In terms of the technical specifications, The Blacklist: The Complete First Season (Blu-ray) is a beautiful set. My only issue is the occasional shaky cam or oddly angled shot. Otherwise, the 1.78:1/1080p transfer shines, holding its levels very well, a tough job at times when so much of the series relies on the shadows. The audio is an expected DTS-HD 5.1 Master Audio track and also, as expected, performs very well…with one exception. The theme song, for the few brief seconds it airs, is unbalanced. It plays obnoxiously loud and is jarring.
The special features are interesting, especially the inclusion of Blu-ray only features. I can’t remember the last time I had that option. To begin, we have a pair of commentary tracks, but as they don’t feature the cast they’re more informative than entertaining.

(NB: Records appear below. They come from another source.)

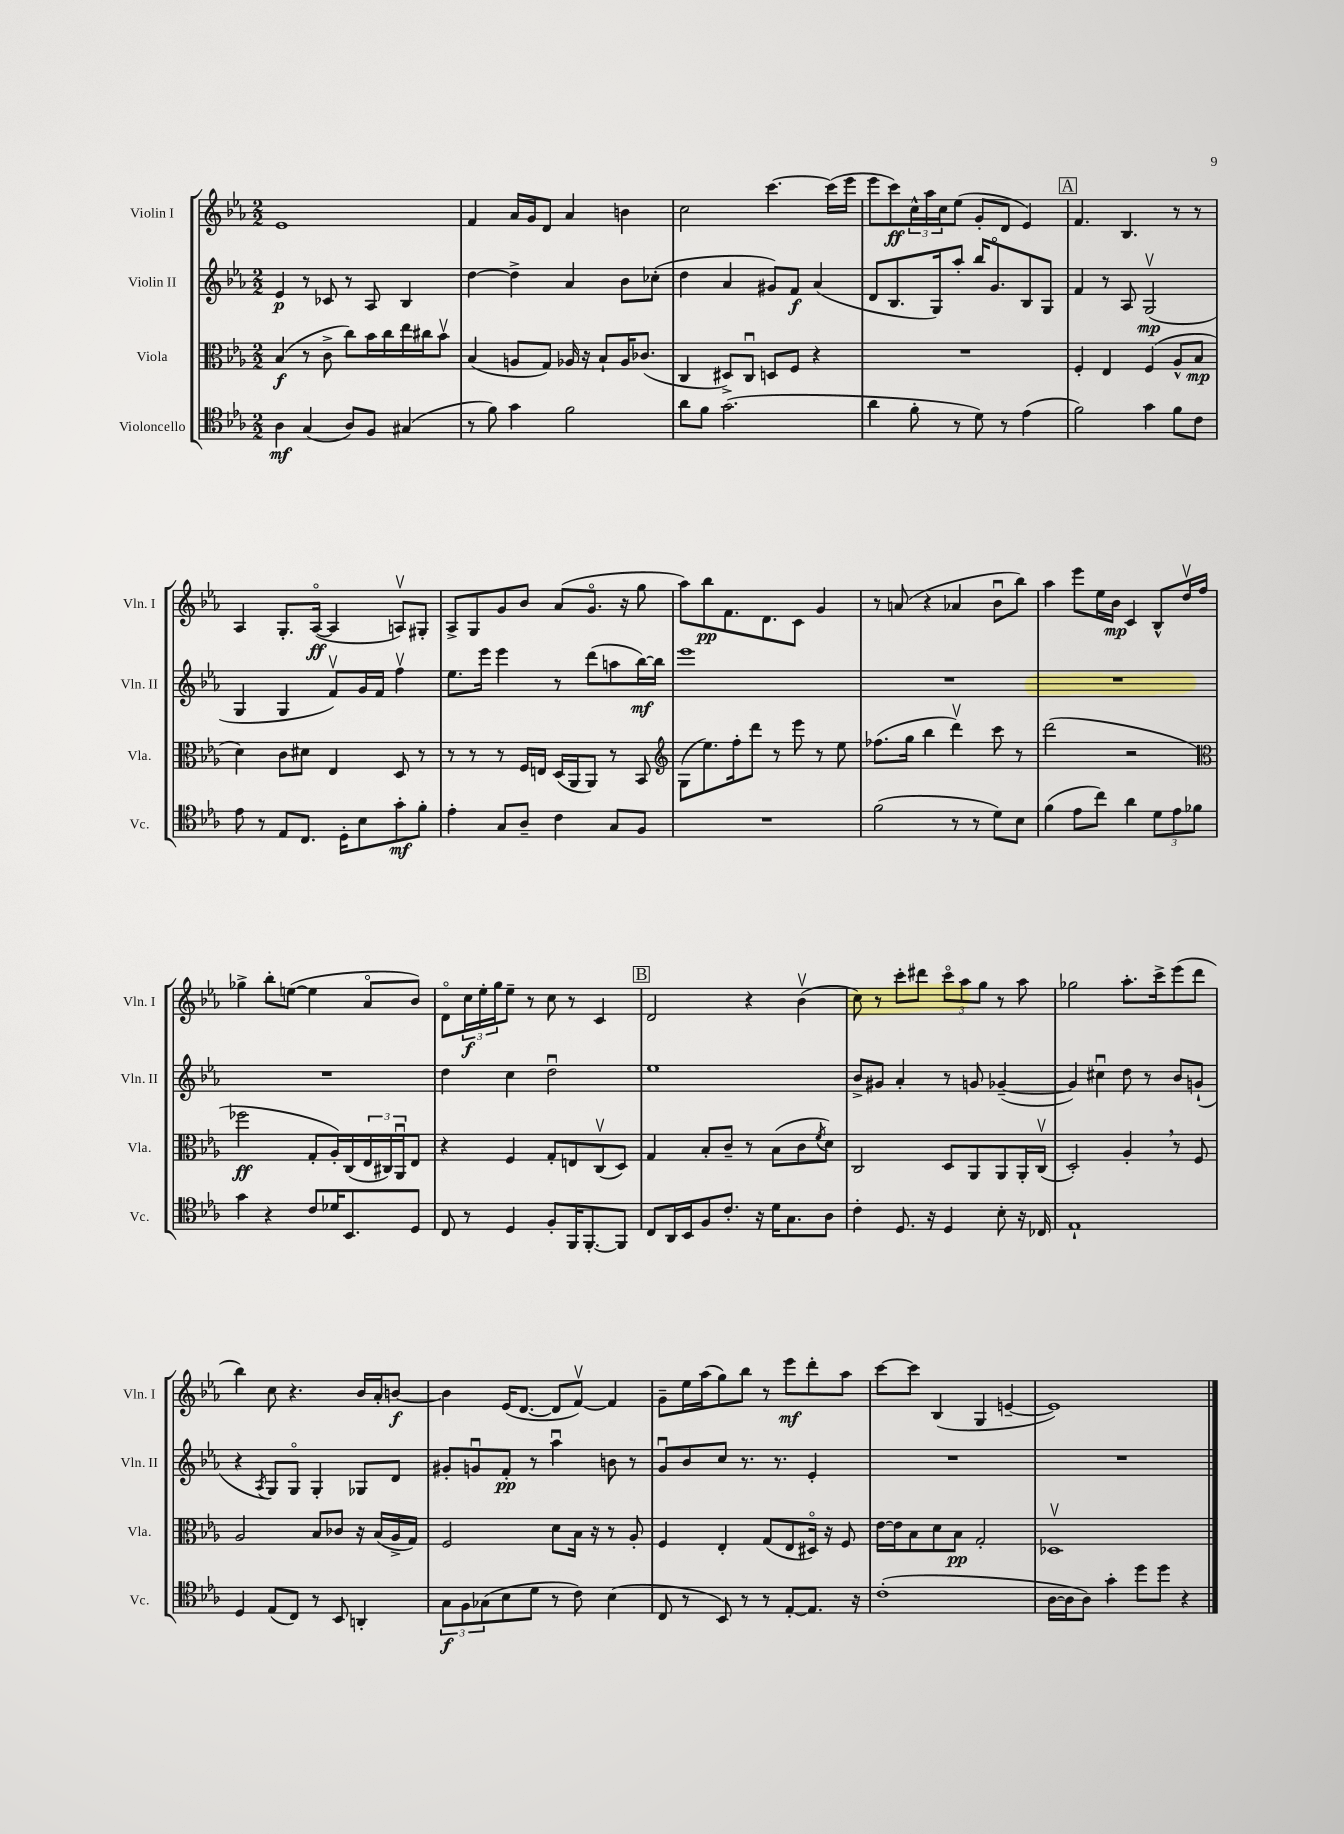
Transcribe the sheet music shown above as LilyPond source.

<<
\new StaffGroup <<
\new Staff = "s0" \with { instrumentName = "Violin I" shortInstrumentName = "Vln. I" } {
    \clef treble \key ees \major \numericTimeSignature \time 2/2
    ees'1 |
    f'4 aes'16 g'16 d'8 aes'4 b'4 |
    c''2 c'''4.~ c'''16( ees'''16 |
    ees'''8 c'''8\ff) \tuplet 3/2 { c''16-^ aes''16 c''16 } ees''8( g'8-. d'8 ees'4) |
    \mark \markup { \box "A" } f'4. bes4. r8 r8 |
    aes4 g8.-. aes16~\flageolet\ff( aes4 a8\upbow) gis8-. |
    aes8-> g8 g'8 bes'8 aes'8( g'8.\flageolet r16 g''8 |
    aes''8) bes''8\pp f'8. d'8. c'8 g'4 |
    r8 a'8( r4 aes'4 bes'8\downbow bes''8) |
    aes''4 ees'''8 ees''16 bes'16\mp c'4 bes8-^ d''16\upbow f''16 |
    ges''4-> bes''8-. e''8~( e''4 aes'8\flageolet bes'8) |
    d'8\flageolet \tuplet 3/2 { c''16\f ees''16-. g''16 } ees''8-- r8 c''8 r8 c'4 |
    \mark \markup { \box "B" } d'2 r4 bes'4\upbow( |
    c''8) r8 c'''8-. dis'''8 \tuplet 3/2 { c'''8\flageolet aes''8 g''8 } r8 aes''8 |
    ges''2 aes''8.-. c'''16-> ees'''8( d'''8 |
    bes''4) c''8 r4. bes'16 aes'16-. b'8~\f |
    b'4 ees'16( d'8.~ d'8 f'8~\upbow) f'4 |
    g'8-- ees''16 aes''16( g''8) bes''8 r8 ees'''8\mf d'''8-. aes''8 |
    c'''8~ c'''8 bes4( g4 e'4~-- |
    e'1) \bar "|." |
}
\new Staff = "s1" \with { instrumentName = "Violin II" shortInstrumentName = "Vln. II" } {
    \clef treble \key ees \major \numericTimeSignature \time 2/2
    ees'4\p r8 ces'8 r8 aes8 bes4 |
    d''4~ d''4-> aes'4 bes'8 ces''8-.( |
    d''4 aes'4 gis'8) f'8\f aes'4( |
    d'8 bes8. g16) aes''8-. bes''16 g'8.\flageolet bes8 g8 |
    \mark \markup { \box "A" } f'4 r8 aes8 g2\upbow\mp( |
    g4 g4 f'8\upbow) g'16 f'16 f''4\upbow |
    ees''8. ees'''16 ees'''4 r8 d'''8( a''8 bes''16~\mf) bes''16 |
    ees'''1 |
    R1 |
    R1 |
    R1 |
    d''4 c''4 d''2\downbow |
    \mark \markup { \box "B" } ees''1 |
    bes'8-> gis'8 aes'4-. r8 g'8 ges'4~--( |
    ges'4) cis''4\downbow d''8 r8 bes'8 g'8-!( |
    r4 \acciaccatura { aes8 } g8) g8\flageolet g4-. ges8 d'8 |
    gis'8-. g'8\downbow f'8-.\pp r8 aes''4\downbow b'8 r8 |
    g'8\downbow bes'8 c''8 r8. r8. ees'4-. |
    R1 |
    R1 \bar "|." |
}
\new Staff = "s2" \with { instrumentName = "Viola" shortInstrumentName = "Vla." } {
    \clef alto \key ees \major \numericTimeSignature \time 2/2
    bes4\f( r8 c'8-> c''8) bes'16 c''16 ees''16 cis''16 bes'8\upbow |
    bes4( a8 g8) aes16 r16 bes8-! aes16 ces'8.( |
    c4 dis8->) c8\downbow d8 f8 r4 |
    R1 |
    \mark \markup { \box "A" } f4-. ees4 f4( aes8-^ bes8\mp |
    d'4) c'8 dis'8 ees4 d8 r8 |
    r8 r8 r8 f16 e16 d16( aes,16 aes,8) r8 bes,8 |
    \clef treble g8( ees''8.) f''16-. d'''8 r8 ees'''8 r8 ees''8 |
    fes''8.( g''16 bes''4 d'''4\upbow) c'''8 r8 |
    d'''2( r2 |
    \clef alto fes''2\ff g8-. aes16-.) c16( \tuplet 3/2 { ees16 cis16) aes,16\downbow } ees8 |
    r4 f4 g8-. e8 c8\upbow( d8) |
    \mark \markup { \box "B" } g4 bes8-. c'8-- r8 bes8( c'8 \acciaccatura { f'8 } d'8) |
    c2 d8 aes,8 aes,8 aes,16-. c16\upbow( |
    d2-.) aes4-. \breathe r8 f8 |
    aes2 bes8 ces'8 r16 bes16( aes16-> g16) |
    f2 d'8 bes16 r16 r8 aes8-. |
    f4 ees4-. g8( ees8 dis16\flageolet) r16 f8 |
    ees'16~ ees'16 bes8 d'8 bes8\pp g2-. |
    des1\upbow \bar "|." |
}
\new Staff = "s3" \with { instrumentName = "Violoncello" shortInstrumentName = "Vc." } {
    \clef tenor \key ees \major \numericTimeSignature \time 2/2
    aes4\mf g4( aes8) f8 gis4( |
    r8 f'8) g'4 f'2 |
    aes'8 f'8 g'2.( |
    aes'4 f'8-. r8 d'8) r8 ees'4( |
    \mark \markup { \box "A" } f'2) g'4 f'8 c'8 |
    ees'8 r8 ees8 c8. d16-. bes8 g'8-.\mf f'8-. |
    ees'4-. g8 aes8-- c'4 g8 f8 |
    R1 |
    f'2( r8 r8 d'8) bes8 |
    f'4( ees'8 c''8) aes'4 \tuplet 3/2 { d'8 ees'8 fes'8 } |
    g'4 r4 c'8 des'16 bes,8. d8 |
    c8 r8 d4 f8-. f,16 f,8.~-. f,8 |
    \mark \markup { \box "B" } c8 aes,16 bes,16 f8 c'8.-. r16 d'16 g8. aes8 |
    c'4-. d8. r16 d4 bes8-. r16 ces16 |
    ees1-! |
    d4 ees8( c8) r8 bes,8 a,4-. |
    \tuplet 3/2 { g8\f f8 ges8( } bes8 d'8 r8 c'8) bes4( |
    c8 r8 bes,8) r8 r8 ees8~-. ees8. r16 |
    c'1-.( |
    aes16~ aes16 aes8) g'4-. d''8 d''8 r4 \bar "|." |
}
>>
>>
\layout { \context { \Score \remove "Bar_number_engraver" } }
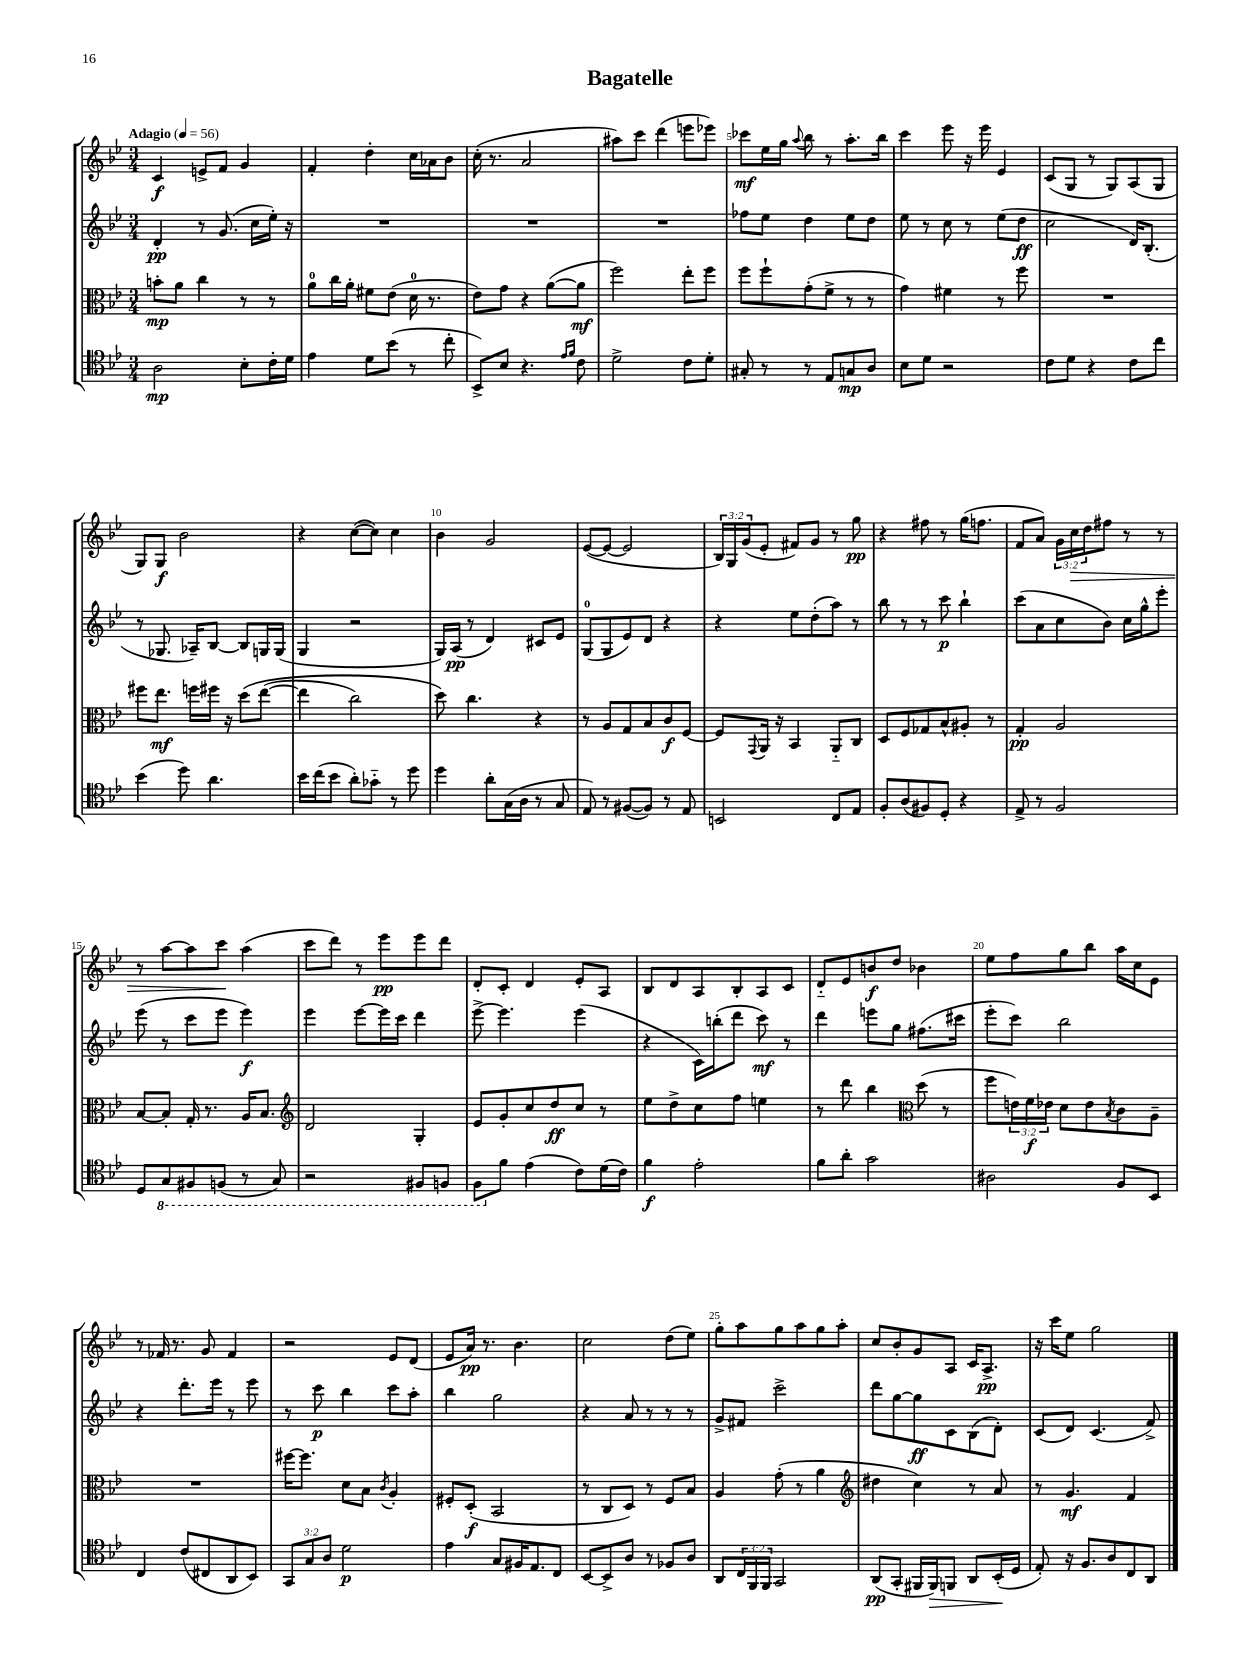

Next up is “Beyond the Blacklist,” an option for every episode which gives a bit of backstory. There are two BTS featurettes which focus on the pilot and the season overall, respectively. “Character Dossiers,” which highlight Red, Liz, Tom, Ressler (Diego Klattenhoff, Homeland), Assistant Director Harold Cooper (Harry Lennix, Man of Steel), CIA Agent Meera Malik (Parminder Nagra, E.R.) and tech support Aram Mojtabai (Amir Arison, Law and Order: Special Victims Unit), are also included and contain corresponding interviews with the actors. Then comes “Rogues’ Gallery,” which delves deeper into the actors behind the people we know are on The Blacklist. Finally, we have Digital Ultraviolet copies of the season, always appreciated.
The Blacklist may as well be retitled “The Raymond Reddington Show.” The Blacklist is a creation devised by Reddington, and he is undoubtedly the driving force behind the entire show. He is the puppetmaster to the pawns. For me, he’s worth watching the show for and his performance negates most of the quibbles I have about other aspects.